Piezo-electric and magneto-rheostatic (MR) materials are two types of smart materials currently being implemented in a variety of test and industrial applications. Piezo-electric materials reversibly change size in response to an electrical charge. MR fluids can reversibly change to nearly solid form within a fraction of a second when exposed to a magnetic field. The ‘Adaptive landing gears for improved impact absorption’ (Adland) project sought to develop and test new concepts using piezo-electric and MR materials in adaptive shock absorbers and active vibration dampers for aircraft landing gear. Currently, only passive systems are used, with their specifications and characteristics defined by the most frequently encountered loading conditions. However, due to the highly varying loads encountered on landing, the passive systems’ performance is often less than optimal.

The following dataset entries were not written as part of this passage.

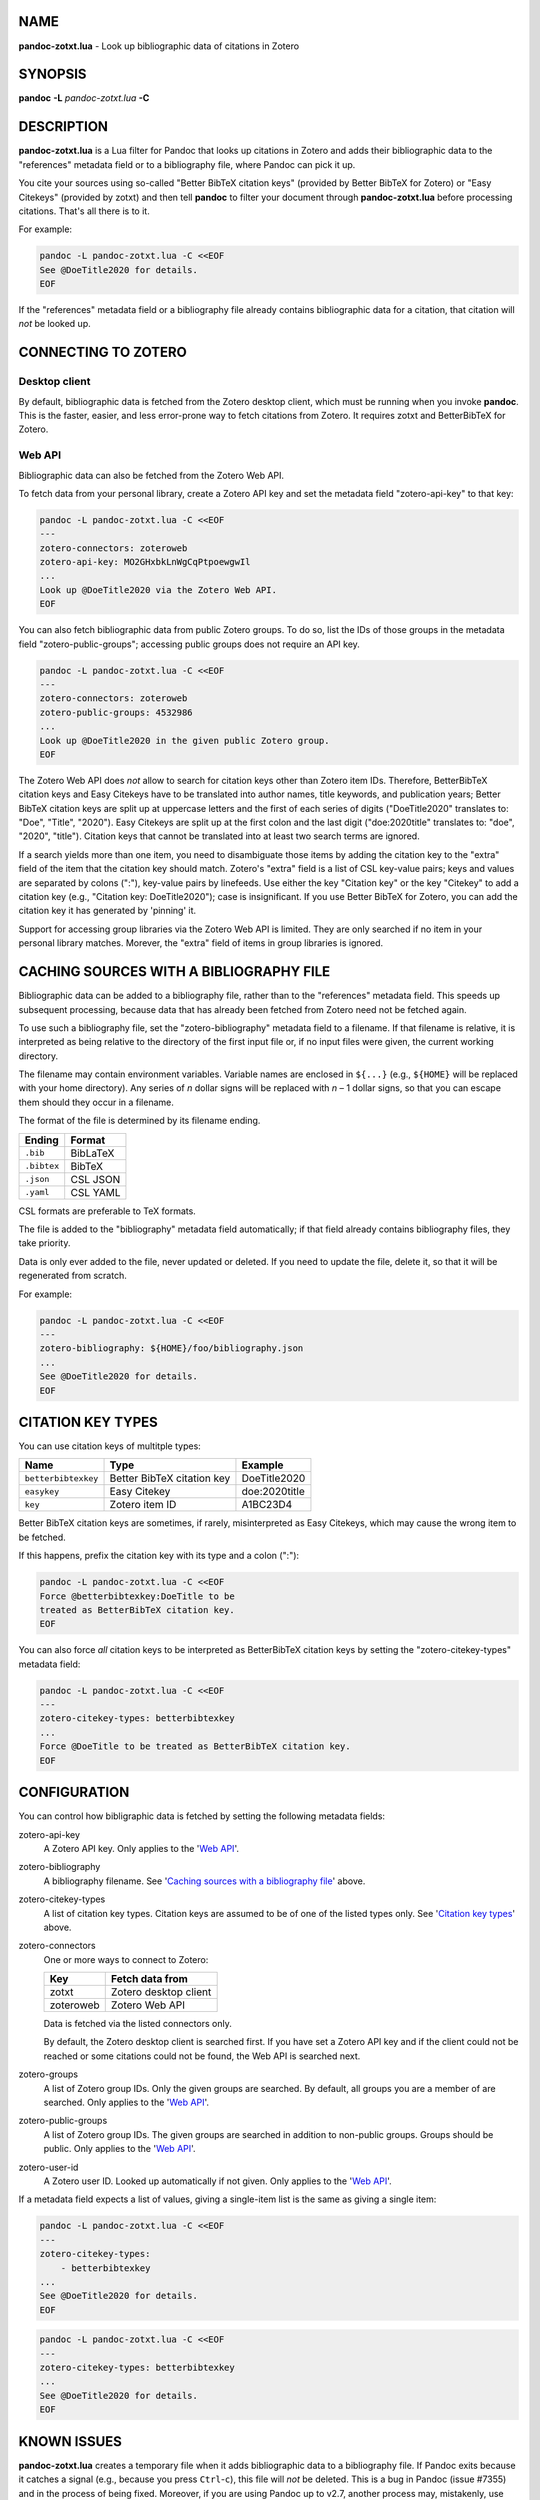 NAME
====

**pandoc-zotxt.lua** - Look up bibliographic data of citations in Zotero


SYNOPSIS
========

**pandoc** **-L** *pandoc-zotxt.lua* **-C**


DESCRIPTION
===========

**pandoc-zotxt.lua** is a Lua filter for Pandoc that looks up citations in
Zotero and adds their bibliographic data to the "references" metadata field
or to a bibliography file, where Pandoc can pick it up.

You cite your sources using so-called "Better BibTeX citation keys" (provided
by Better BibTeX for Zotero) or "Easy Citekeys" (provided by zotxt) and then
tell **pandoc** to filter your document through **pandoc-zotxt.lua** before
processing citations. That's all there is to it.

For example:

.. code:: sh

   pandoc -L pandoc-zotxt.lua -C <<EOF
   See @DoeTitle2020 for details.
   EOF

If the "references" metadata field or a bibliography file already contains
bibliographic data for a citation, that citation will *not* be looked up.


CONNECTING TO ZOTERO
====================

Desktop client
--------------

By default, bibliographic data is fetched from the Zotero desktop client,
which must be running when you invoke **pandoc**. This is the faster, easier,
and less error-prone way to fetch citations from Zotero. It requires zotxt
and BetterBibTeX for Zotero.


Web API
-------

Bibliographic data can also be fetched from the Zotero Web API.

To fetch data from your personal library, create a Zotero API key and
set the metadata field "zotero-api-key" to that key:

.. code:: sh

   pandoc -L pandoc-zotxt.lua -C <<EOF
   ---
   zotero-connectors: zoteroweb
   zotero-api-key: MO2GHxbkLnWgCqPtpoewgwIl
   ...
   Look up @DoeTitle2020 via the Zotero Web API.
   EOF

You can also fetch bibliographic data from public Zotero groups. To do so,
list the IDs of those groups in the metadata field "zotero-public-groups";
accessing public groups does not require an API key.

.. code:: sh

   pandoc -L pandoc-zotxt.lua -C <<EOF
   ---
   zotero-connectors: zoteroweb
   zotero-public-groups: 4532986
   ...
   Look up @DoeTitle2020 in the given public Zotero group.
   EOF

The Zotero Web API does *not* allow to search for citation keys other than
Zotero item IDs. Therefore, BetterBibTeX citation keys and Easy Citekeys
have to be translated into author names, title keywords, and publication
years; Better BibTeX citation keys are split up at uppercase letters and the
first of each series of digits ("DoeTitle2020" translates to: "Doe", "Title",
"2020"). Easy Citekeys are split up at the first colon and the last digit
("doe:2020title" translates to: "doe", "2020", "title"). Citation keys that
cannot be translated into at least two search terms are ignored.

If a search yields more than one item, you need to disambiguate those items
by adding the citation key to the "extra" field of the item that the citation
key should match. Zotero's "extra" field is a list of CSL key-value pairs;
keys and values are separated by colons (":"), key-value pairs by linefeeds.
Use either the key "Citation key" or the key "Citekey" to add a citation
key (e.g., "Citation key: DoeTitle2020"); case is insignificant. If you use
Better BibTeX for Zotero, you can add the citation key it has generated
by 'pinning' it.

Support for accessing group libraries via the Zotero Web API is limited.
They are only searched if no item in your personal library matches.
Morever, the "extra" field of items in group libraries is ignored.


CACHING SOURCES WITH A BIBLIOGRAPHY FILE
========================================

Bibliographic data can be added to a bibliography file, rather than to the
"references" metadata field. This speeds up subsequent processing, because
data that has already been fetched from Zotero need not be fetched again.

To use such a bibliography file, set the "zotero-bibliography" metadata
field to a filename. If that filename is relative, it is interpreted as
being relative to the directory of the first input file or, if no input
files were given, the current working directory.

The filename may contain environment variables. Variable names are enclosed
in ``${...}`` (e.g., ``${HOME}`` will be replaced with your home directory).
Any series of *n* dollar signs will be replaced with *n* – 1 dollar signs,
so that you can escape them should they occur in a filename.

The format of the file is determined by its filename ending.

=========== ==========
**Ending**  **Format**
=========== ==========
``.bib``    BibLaTeX
``.bibtex`` BibTeX
``.json``   CSL JSON
``.yaml``   CSL YAML
=========== ==========

CSL formats are preferable to TeX formats.

The file is added to the "bibliography" metadata field automatically;
if that field already contains bibliography files, they take priority.

Data is only ever added to the file, never updated or deleted. If you need
to update the file, delete it, so that it will be regenerated from scratch.

For example:

.. code:: sh

   pandoc -L pandoc-zotxt.lua -C <<EOF
   ---
   zotero-bibliography: ${HOME}/foo/bibliography.json
   ...
   See @DoeTitle2020 for details.
   EOF


CITATION KEY TYPES
==================

You can use citation keys of multitple types:

=================== ========================== =============
**Name**            **Type**                   **Example**
=================== ========================== =============
``betterbibtexkey`` Better BibTeX citation key DoeTitle2020
``easykey``         Easy Citekey               doe:2020title
``key``             Zotero item ID             A1BC23D4
=================== ========================== =============

Better BibTeX citation keys are sometimes, if rarely, misinterpreted as Easy
Citekeys, which may cause the wrong item to be fetched.

If this happens, prefix the citation key with its type and a colon (":"):

.. code:: sh

   pandoc -L pandoc-zotxt.lua -C <<EOF
   Force @betterbibtexkey:DoeTitle to be
   treated as BetterBibTeX citation key.
   EOF

You can also force *all* citation keys to be interpreted as BetterBibTeX
citation keys by setting the "zotero-citekey-types" metadata field:

.. code:: sh

   pandoc -L pandoc-zotxt.lua -C <<EOF
   ---
   zotero-citekey-types: betterbibtexkey
   ...
   Force @DoeTitle to be treated as BetterBibTeX citation key.
   EOF


CONFIGURATION
=============

You can control how bibligraphic data is fetched by
setting the following metadata fields:

zotero-api-key
   A Zotero API key.
   Only applies to the '`Web API`_'.

zotero-bibliography
   A bibliography filename.
   See '`Caching sources with a bibliography file`_' above.

zotero-citekey-types
   A list of citation key types.
   Citation keys are assumed to be of one of the listed types only.
   See '`Citation key types`_' above.

zotero-connectors
   One or more ways to connect to Zotero:

   =========  =====================
   **Key**    **Fetch data from**
   =========  =====================
   zotxt      Zotero desktop client
   zoteroweb  Zotero Web API
   =========  =====================

   Data is fetched via the listed connectors only.

   By default, the Zotero desktop client is searched first. If you have
   set a Zotero API key and if the client could not be reached or some
   citations could not be found, the Web API is searched next.

zotero-groups
   A list of Zotero group IDs. Only the given groups are searched.
   By default, all groups you are a member of are searched.
   Only applies to the '`Web API`_'.

zotero-public-groups
   A list of Zotero group IDs.
   The given groups are searched in addition to non-public groups.
   Groups should be public. Only applies to the '`Web API`_'.

zotero-user-id
   A Zotero user ID. Looked up automatically if not given.
   Only applies to the '`Web API`_'.

If a metadata field expects a list of values, giving a single-item list is the
same as giving a single item:

.. code:: sh

   pandoc -L pandoc-zotxt.lua -C <<EOF
   ---
   zotero-citekey-types:
       - betterbibtexkey
   ...
   See @DoeTitle2020 for details.
   EOF

.. code:: sh

   pandoc -L pandoc-zotxt.lua -C <<EOF
   ---
   zotero-citekey-types: betterbibtexkey
   ...
   See @DoeTitle2020 for details.
   EOF


KNOWN ISSUES
============

**pandoc-zotxt.lua** creates a temporary file when it adds bibliographic
data to a bibliography file. If Pandoc exits because it catches a signal
(e.g., because you press ``Ctrl``-``c``), this file will *not* be deleted.
This is a bug in Pandoc (issue #7355) and in the process of being fixed.
Moreover, if you are using Pandoc up to v2.7, another process may, mistakenly,
use the same temporary file at the same time, though this is highly unlikely.

A citation key may pick out the wrong item if it picks out a different items
depending on whether it is interpreted as a Better BibTeX citation key or as
an Easy Citekey. Set the 'zotero-citekey-types' metadata field or prefix the
citation key in question with its type and a colon (":") to avoid this (see
'`Citation key types`_' above for details).

Zotero v5.0.71 and v5.0.72 fail to handle HTTP requests from user agents
that do not set the "User Agent" HTTP header. And **pandoc** does not.
As a consequence, **pandoc-zotxt.lua** cannot retrieve data from these
versions of Zotero unless you tell **pandoc** to set that header.


SECURITY
========

If you are using Pandoc up to v2.7 and place the auto-generated bibliography
file in a directory that other users have write access to, then they can read
and change the content of that file, regardless of whether they have
permission to read or write the file itself.


SEE ALSO
========

- `Zotero <https://www.zotero.org>`_
- `zotxt <https://github.com/egh/zotxt>`_
- `Better BibTeX for Zotero <https://retorque.re/zotero-better-bibtex/>`_

pandoc(1)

The researchers focused on active adaptation of energy absorbing structural elements, generally more reliable, stable and cost-effective than passive energy absorption. Specifically, they used sensors that evaluated potential impact in advance and produced a response in semi-controllable dissipaters that varied with the impending load. Active adaptation ensured that external energy requirements were minimised since actuators modified local forces rather than generating others. In summary, the researchers developed, characterised and predicted the response of new MR fluids, incorporating them in a full-scale MR fluid damping device. They also produced a piezo-electric damping valve shock absorber. Finally, they built a drop test facility employing the vibration damper and shock absorber, demonstrating fail-safe characteristics. The new MR damper demonstrated excellent controllability performance. Of particular importance, they conducted the first-ever flight test of a piezo-electric adaptive aircraft shock absorber. The Adland project outcomes are expected to have significant impact on design and safety in the aircraft industry as well as more generally in the field of impact absorption and vibration damping. The novel exploitation of adaptive materials for improved aircraft landing gear should provide a competitive edge to the European aerospace industry with positive effects for numerous others, boosting European safety standards and consumer confidence with important economic rewards.